§ **WHAT YOU HAVE TO DO**: Copy the lines from the one with "با ثبت نام در" to the one with "اصلی و خدمات", substituting "نمایشگر" for "مانیتور" and changing nothing else.

__________

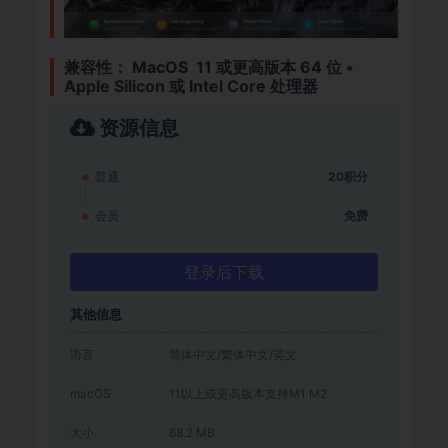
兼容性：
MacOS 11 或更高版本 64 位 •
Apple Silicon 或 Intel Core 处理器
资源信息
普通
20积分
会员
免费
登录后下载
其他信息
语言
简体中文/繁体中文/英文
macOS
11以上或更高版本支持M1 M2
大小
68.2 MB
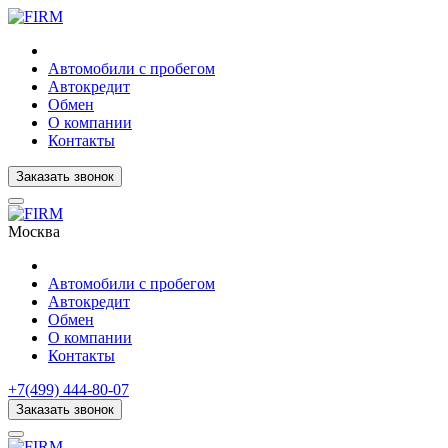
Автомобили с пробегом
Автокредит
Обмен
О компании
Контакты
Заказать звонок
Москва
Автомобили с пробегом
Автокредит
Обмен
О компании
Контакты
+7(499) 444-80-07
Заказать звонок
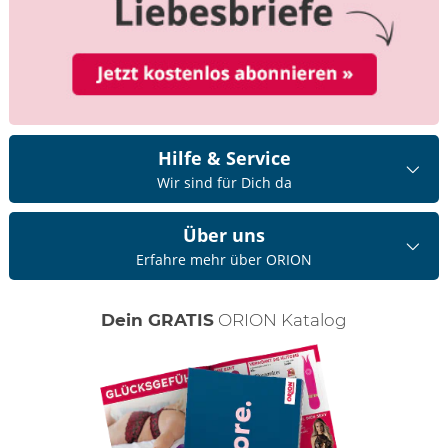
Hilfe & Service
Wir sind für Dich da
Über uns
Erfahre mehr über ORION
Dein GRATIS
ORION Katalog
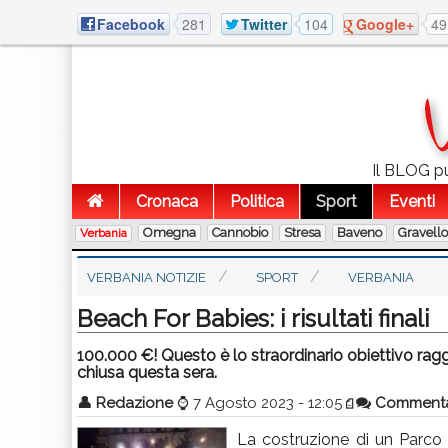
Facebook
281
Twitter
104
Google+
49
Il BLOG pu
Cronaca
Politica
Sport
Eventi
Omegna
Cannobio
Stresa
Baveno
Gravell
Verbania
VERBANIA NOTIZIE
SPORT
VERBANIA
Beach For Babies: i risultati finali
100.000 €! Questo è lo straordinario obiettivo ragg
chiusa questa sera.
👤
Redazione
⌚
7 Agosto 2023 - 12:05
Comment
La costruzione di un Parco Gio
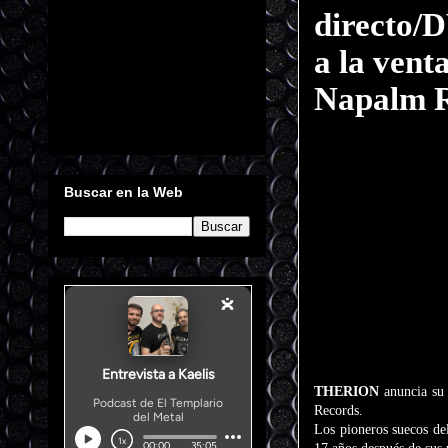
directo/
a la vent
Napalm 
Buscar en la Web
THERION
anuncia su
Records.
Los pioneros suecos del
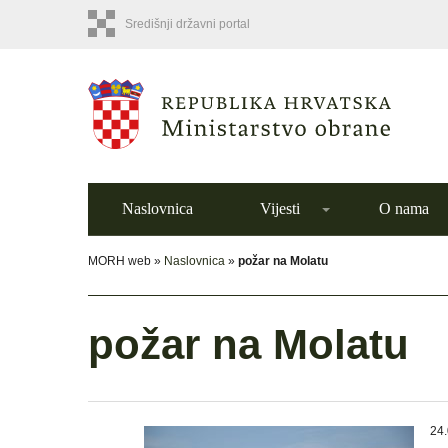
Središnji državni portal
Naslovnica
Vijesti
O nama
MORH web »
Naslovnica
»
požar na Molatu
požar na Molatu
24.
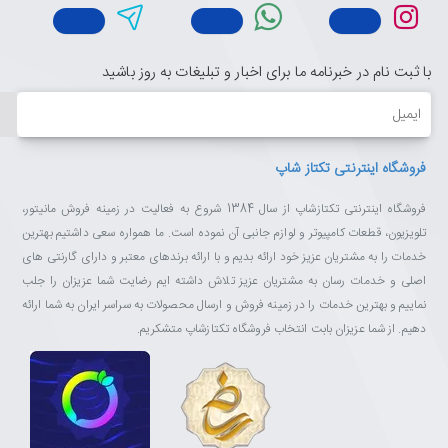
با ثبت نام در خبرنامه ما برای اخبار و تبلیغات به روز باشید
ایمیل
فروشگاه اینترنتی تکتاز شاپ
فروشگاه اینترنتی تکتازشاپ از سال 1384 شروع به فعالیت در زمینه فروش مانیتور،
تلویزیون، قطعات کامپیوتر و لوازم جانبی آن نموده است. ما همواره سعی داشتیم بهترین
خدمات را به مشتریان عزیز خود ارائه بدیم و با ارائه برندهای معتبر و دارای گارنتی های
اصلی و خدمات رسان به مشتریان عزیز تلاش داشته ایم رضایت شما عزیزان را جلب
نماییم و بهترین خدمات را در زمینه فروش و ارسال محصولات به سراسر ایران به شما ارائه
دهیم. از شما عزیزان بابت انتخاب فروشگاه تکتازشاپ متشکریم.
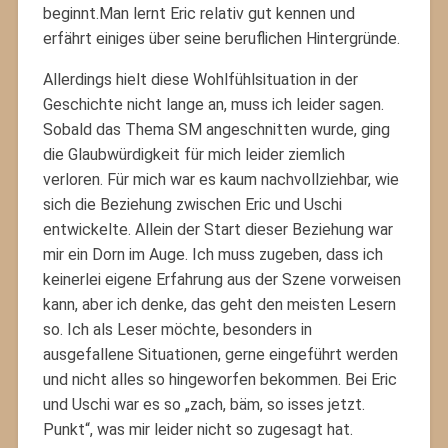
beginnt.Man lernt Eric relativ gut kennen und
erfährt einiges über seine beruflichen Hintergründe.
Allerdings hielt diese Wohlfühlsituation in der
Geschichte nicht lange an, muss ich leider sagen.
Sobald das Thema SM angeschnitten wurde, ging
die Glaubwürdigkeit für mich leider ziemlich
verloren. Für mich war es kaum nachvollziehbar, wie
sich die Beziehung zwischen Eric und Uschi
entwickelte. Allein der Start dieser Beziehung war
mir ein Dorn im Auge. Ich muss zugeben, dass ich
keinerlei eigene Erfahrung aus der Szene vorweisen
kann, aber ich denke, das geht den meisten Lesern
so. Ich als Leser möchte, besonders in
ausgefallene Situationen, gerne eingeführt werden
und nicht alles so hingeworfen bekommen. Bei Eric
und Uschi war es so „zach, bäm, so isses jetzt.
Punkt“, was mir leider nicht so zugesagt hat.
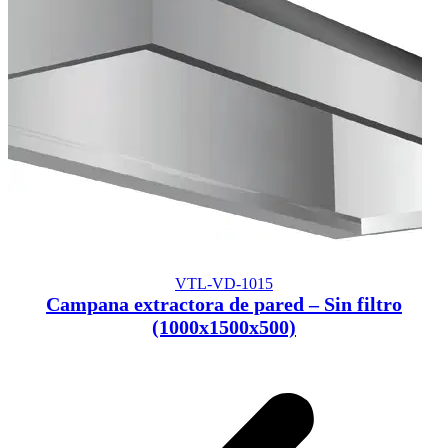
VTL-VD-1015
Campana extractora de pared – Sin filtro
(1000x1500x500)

__________

§ **WRITTEN REPLY**:
با ثبت نام در خبرنامه ما برای اخبار و تبلیغات به روز باشید
ایمیل
فروشگاه اینترنتی تکتاز شاپ
فروشگاه اینترنتی تکتازشاپ از سال 1384 شروع به فعالیت در زمینه فروش نمایشگر،
تلویزیون، قطعات کامپیوتر و لوازم جانبی آن نموده است. ما همواره سعی داشتیم بهترین
خدمات را به مشتریان عزیز خود ارائه بدیم و با ارائه برندهای معتبر و دارای گارنتی های
اصلی و خدمات رسان به مشتریان عزیز تلاش داشته ایم رضایت شما عزیزان را جلب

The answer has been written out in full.